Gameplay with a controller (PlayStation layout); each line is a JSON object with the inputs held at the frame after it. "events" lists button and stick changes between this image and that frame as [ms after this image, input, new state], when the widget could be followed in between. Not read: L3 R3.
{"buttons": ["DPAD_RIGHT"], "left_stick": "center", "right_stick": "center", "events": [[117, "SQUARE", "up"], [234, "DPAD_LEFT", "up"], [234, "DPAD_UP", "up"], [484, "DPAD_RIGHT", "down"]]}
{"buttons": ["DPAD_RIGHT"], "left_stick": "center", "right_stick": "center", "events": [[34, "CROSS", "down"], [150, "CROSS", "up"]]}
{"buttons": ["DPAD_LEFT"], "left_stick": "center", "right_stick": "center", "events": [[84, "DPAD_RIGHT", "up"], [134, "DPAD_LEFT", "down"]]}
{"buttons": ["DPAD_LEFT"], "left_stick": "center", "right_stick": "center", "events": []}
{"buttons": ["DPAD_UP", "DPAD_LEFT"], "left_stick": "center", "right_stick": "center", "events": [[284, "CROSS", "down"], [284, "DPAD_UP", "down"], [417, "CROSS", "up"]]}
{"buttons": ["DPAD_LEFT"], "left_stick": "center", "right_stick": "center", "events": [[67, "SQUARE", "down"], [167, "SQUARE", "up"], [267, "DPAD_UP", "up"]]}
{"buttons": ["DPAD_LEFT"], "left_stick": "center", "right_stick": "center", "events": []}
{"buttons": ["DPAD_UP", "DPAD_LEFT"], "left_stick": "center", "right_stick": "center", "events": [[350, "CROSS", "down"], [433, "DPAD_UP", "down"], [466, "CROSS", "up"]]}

#### [What you should do]
Make a copy of each line in the records that has the word "SQUARE".

#### [Answer for this exercise]
{"buttons": ["DPAD_RIGHT"], "left_stick": "center", "right_stick": "center", "events": [[117, "SQUARE", "up"], [234, "DPAD_LEFT", "up"], [234, "DPAD_UP", "up"], [484, "DPAD_RIGHT", "down"]]}
{"buttons": ["DPAD_LEFT"], "left_stick": "center", "right_stick": "center", "events": [[67, "SQUARE", "down"], [167, "SQUARE", "up"], [267, "DPAD_UP", "up"]]}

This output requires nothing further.